Synthesized Speech Detection Using Convolutional Transformer-Based Spectrogram Analysis
This addresses the need for detection methods to prevent misuse of synthesized speech, but it is incremental as it applies an existing CCT method to this specific domain.
The paper tackles the problem of detecting synthesized speech, which can be used for malicious purposes, by analyzing spectrograms with a Compact Convolutional Transformer (CCT), and demonstrates successful differentiation between genuine and synthesized speech signals.

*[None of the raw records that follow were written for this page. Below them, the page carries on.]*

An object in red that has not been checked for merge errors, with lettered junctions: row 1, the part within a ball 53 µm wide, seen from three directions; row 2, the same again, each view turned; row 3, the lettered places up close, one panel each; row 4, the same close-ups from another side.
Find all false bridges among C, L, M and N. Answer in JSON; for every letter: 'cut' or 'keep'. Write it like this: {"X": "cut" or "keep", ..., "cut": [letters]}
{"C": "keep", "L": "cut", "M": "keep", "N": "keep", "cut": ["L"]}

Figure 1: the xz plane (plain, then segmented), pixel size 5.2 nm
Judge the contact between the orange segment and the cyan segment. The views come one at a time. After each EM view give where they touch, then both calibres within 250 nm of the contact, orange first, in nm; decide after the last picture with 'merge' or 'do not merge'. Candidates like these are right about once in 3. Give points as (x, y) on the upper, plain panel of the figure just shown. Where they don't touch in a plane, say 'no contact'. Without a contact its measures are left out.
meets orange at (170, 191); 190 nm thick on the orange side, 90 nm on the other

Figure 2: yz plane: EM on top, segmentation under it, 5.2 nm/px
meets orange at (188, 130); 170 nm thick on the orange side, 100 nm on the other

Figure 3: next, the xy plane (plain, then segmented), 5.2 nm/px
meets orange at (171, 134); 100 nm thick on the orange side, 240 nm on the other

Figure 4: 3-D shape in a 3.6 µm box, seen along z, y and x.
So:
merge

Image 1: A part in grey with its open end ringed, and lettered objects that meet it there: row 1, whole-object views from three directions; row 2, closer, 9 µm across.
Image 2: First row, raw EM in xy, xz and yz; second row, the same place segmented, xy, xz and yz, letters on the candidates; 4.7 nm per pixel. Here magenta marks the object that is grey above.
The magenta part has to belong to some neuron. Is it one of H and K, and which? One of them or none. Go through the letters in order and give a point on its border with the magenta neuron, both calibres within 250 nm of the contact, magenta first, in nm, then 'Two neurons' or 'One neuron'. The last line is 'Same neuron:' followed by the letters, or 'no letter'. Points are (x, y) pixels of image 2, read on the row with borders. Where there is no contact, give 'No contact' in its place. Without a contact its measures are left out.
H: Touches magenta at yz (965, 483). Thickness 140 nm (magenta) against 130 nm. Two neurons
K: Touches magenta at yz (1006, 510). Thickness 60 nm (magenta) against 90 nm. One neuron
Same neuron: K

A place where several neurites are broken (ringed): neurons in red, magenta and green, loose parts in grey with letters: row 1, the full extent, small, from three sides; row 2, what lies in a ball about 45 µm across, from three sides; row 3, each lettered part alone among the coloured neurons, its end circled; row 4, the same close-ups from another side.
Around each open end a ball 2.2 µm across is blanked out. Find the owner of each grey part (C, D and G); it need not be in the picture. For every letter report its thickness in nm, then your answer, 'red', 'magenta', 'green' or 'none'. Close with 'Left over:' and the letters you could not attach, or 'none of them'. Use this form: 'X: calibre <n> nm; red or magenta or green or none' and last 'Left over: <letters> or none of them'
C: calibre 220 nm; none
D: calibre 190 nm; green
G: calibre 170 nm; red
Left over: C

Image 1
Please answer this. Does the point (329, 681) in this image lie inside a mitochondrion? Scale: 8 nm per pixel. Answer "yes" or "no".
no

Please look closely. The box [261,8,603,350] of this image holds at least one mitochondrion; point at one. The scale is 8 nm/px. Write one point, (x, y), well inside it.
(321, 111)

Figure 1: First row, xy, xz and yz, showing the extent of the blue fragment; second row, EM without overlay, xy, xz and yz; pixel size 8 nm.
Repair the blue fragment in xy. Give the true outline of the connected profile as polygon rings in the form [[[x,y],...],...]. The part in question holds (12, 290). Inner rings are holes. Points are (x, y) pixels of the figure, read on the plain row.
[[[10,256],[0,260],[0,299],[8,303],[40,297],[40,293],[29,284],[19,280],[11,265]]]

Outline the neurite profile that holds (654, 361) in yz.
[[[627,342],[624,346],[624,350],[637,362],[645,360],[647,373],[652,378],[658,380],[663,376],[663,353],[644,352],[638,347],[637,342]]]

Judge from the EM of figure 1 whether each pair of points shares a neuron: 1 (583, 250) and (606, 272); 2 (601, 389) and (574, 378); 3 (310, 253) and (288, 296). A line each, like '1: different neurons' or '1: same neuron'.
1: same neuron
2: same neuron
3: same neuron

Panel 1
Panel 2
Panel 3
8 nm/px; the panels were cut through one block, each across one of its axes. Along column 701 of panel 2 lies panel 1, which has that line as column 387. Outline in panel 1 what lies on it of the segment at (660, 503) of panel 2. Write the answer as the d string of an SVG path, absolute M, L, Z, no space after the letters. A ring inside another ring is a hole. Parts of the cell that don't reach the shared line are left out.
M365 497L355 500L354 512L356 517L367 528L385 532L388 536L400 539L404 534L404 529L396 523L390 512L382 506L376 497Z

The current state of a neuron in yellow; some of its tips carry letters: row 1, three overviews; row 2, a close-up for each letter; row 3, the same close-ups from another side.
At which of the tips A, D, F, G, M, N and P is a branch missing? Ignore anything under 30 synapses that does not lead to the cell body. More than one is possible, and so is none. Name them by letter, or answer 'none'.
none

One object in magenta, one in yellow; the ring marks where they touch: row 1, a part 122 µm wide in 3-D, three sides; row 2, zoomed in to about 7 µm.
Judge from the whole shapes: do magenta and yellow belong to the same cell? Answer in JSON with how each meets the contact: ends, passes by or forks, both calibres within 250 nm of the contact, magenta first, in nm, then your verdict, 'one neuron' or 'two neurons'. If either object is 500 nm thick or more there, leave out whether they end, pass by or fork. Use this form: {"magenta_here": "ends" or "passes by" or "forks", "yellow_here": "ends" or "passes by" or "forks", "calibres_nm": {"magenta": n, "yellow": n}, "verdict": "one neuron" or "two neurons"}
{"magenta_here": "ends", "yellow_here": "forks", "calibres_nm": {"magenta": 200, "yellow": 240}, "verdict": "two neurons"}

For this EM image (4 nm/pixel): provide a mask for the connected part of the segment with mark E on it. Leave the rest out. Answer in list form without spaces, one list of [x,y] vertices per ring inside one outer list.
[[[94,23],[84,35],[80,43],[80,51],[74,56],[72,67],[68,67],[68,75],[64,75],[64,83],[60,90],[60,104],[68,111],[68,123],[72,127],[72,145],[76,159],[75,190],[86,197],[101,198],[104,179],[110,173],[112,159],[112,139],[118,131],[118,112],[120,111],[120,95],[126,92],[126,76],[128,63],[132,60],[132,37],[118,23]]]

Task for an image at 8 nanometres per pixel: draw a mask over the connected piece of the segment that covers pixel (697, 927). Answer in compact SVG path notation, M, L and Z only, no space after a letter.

Synthesized speech is common today due to the prevalence of virtual assistants, easy-to-use tools for generating and modifying speech signals, and remote work practices. Synthesized speech can also be used for nefarious purposes, including creating a purported speech signal and attributing it to someone who did not speak the content of the signal. We need methods to detect if a speech signal is synthesized. In this paper, we analyze speech signals in the form of spectrograms with a Compact Convolutional Transformer (CCT) for synthesized speech detection. A CCT utilizes a convolutional layer that introduces inductive biases and shared weights into a network, allowing a transformer architecture to perform well with fewer data samples used for training. The CCT uses an attention mechanism to incorporate information from all parts of a signal under analysis. Trained on both genuine human voice signals and synthesized human voice signals, we demonstrate that our CCT approach successfully differentiates between genuine and synthesized speech signals.